The files outputted by EmpiricalSNPCalling.wdl
are
inputs for EmpiricalMaps.wdl
. However, we suggest checking
the VCF markers’ quality parameters to apply proper filters before
proceeding to EmpiricalMaps.wdl
. The
EmpiricalMaps.wdl
is limited to running only one
chromosome, make sure you filter the VCF to retain only the selected
one.
EmpiricalMaps
Overview
The EmpiricalMaps
workflow receives as input VCF files
from EmpiricalSNPCalling
workflow and results in linkage
maps for a single chromosome running the possible combinations of:
- SNP calling:
GATK
,TASSEL
,STACKs
andFreebayes
- Dosage/genotype calling:
updog
,polyRAD
andSuperMASSA
- Linkage map build software:
OneMap
3.0,MAPpoly
, andGUSMap
- Using genotype probabilities from
GATK
,Freebayes
,TASSEL
,STACKs
,updog
,polyRAD
andSuperMASSA
, and a global error rate of 5% and 0.001% in theOneMap
orMAPpoly
HMM.
It also has the options to:
- Include or not multiallelic (MNP) markers
- Apply filters using
bcftools
This workflow uses:
- Diploid bi-parental F1 population
- Genomic positions for markers order
Subworkflows
Input files
vcfs: array with vcfs files. You can include one or more VCFs. It should be written in the format: “Maps.vcfs”: [“path/to/vcf1.vcf”, “path/to/vcf2.vcf”, “path/to/vcf3.vcf”]
vcfs_software: array with SNP calling software used to generate each one of the specified VCFs in the vcfs input. Format example: “Maps.vcfs_software”: [“GATK”, “GATK”, “freebayes”]
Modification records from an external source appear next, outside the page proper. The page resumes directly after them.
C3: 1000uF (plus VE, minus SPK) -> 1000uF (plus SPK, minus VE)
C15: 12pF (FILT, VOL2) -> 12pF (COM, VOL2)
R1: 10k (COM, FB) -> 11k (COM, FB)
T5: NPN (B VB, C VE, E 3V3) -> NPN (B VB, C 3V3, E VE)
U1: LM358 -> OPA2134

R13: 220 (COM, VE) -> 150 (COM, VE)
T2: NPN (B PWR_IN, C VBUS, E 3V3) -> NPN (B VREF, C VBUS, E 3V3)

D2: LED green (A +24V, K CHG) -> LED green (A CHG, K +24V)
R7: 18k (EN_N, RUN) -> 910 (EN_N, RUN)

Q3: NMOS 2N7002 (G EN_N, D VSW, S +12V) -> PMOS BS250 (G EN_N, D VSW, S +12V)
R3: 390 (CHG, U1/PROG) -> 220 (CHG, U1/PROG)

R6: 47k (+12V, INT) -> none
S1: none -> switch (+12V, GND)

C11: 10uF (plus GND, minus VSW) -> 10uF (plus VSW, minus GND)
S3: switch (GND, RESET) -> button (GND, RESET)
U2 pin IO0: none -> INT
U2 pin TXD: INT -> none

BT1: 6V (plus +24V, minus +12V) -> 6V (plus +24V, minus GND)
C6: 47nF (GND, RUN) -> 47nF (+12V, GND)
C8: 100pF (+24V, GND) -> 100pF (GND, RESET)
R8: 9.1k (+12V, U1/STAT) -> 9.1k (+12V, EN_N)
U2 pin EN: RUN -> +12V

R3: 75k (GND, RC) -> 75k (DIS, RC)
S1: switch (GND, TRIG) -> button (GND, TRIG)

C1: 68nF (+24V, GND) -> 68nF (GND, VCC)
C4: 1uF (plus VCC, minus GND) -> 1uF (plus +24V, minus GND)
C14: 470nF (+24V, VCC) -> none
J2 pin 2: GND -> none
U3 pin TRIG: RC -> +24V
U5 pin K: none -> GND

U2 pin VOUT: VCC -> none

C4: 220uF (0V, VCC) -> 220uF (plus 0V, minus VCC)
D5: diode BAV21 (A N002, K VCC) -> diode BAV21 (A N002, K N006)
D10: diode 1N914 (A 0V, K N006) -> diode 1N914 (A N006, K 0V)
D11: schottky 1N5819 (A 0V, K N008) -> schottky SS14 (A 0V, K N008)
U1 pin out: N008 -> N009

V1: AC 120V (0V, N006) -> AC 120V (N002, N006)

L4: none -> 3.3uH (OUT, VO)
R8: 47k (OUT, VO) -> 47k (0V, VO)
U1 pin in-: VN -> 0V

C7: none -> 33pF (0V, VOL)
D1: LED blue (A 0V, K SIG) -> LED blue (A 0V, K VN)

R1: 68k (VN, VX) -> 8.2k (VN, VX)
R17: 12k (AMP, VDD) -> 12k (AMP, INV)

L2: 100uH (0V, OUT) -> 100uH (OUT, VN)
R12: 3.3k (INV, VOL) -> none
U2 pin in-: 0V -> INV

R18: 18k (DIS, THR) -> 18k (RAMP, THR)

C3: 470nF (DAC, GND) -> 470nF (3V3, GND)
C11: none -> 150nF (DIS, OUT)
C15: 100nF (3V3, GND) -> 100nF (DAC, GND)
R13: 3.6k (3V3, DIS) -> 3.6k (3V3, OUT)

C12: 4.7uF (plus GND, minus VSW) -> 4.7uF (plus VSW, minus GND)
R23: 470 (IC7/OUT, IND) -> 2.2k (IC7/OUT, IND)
vcfs_counts_source: array with counts source
information of each one of the VCFs in the vcfs input.
This feature is related with the option ReplaceAD
described in the EmpiricalSNPCalling
section. Format
example: “Maps.vcfs_counts_source”: [“VCF”, “BAM”, “VCF”]
dataset - parent1: parent 1 ID - parent2: parent 2 ID - name: experiment ID - chromosome: chromosome being evaluated (only one allowed) - cross: cross type (by now, only F1 is available) - multiallelics: consider or not the multiallelic markers
max_cores: maximum number of CPUs to be used in parallelized process
gatk_mchap: “true” if MCHap
was used in
GATK
results
gatk_vcf_multi: vcf file resulted from
MCHap
(only required if gatk_mchap is
“true”)
filters: specify filters to be applied by
bcftools
filter_segr: “true” to filter markers by segregation distortion
filter_noninfo: filter out markers that are not informative (aa x bb, aa x NA, or vice-versa in outcrossing populations) before running the genotype/dosage calling
prob_thres: define threshold for filtering genotypes by their genotype probabilities
ploidy: define specie ploidy. If 2, the workflow will run OneMap and GUSMap, if higher than 2, it will run MAPpoly.
replaceADbyMissing: if “true”, it replace the allele depth (AD) field in input VCF file by missing (0,0) if the genotype (GT) is missing (./.)
run_supermassa: if “true”, run SuperMASSA genotype caller
run_polyrad: if “true”, run polyrad genotype caller
run_updog: if “true”, run updog genotype caller
run_gusmap: if “true”, run gusmap genotype caller and linkage map builder
genoprob_error: if “true”, the genotype probabilities from the genotype call software will be applied in the OneMap HMM approach to estimate the linkage map genetic distances
global_errors: array with global error values to be applied in the OneMap HMM approach to estimate the linkage map genetic distances. Example: [“0.05”, “0.001”].
genoprob_global_errors: array with global error values to be applied in the OneMap HMM approach to estimate the linkage map genetic distances combined with the genotype call software genotype probability. Example: [“0.05”, “0.001”].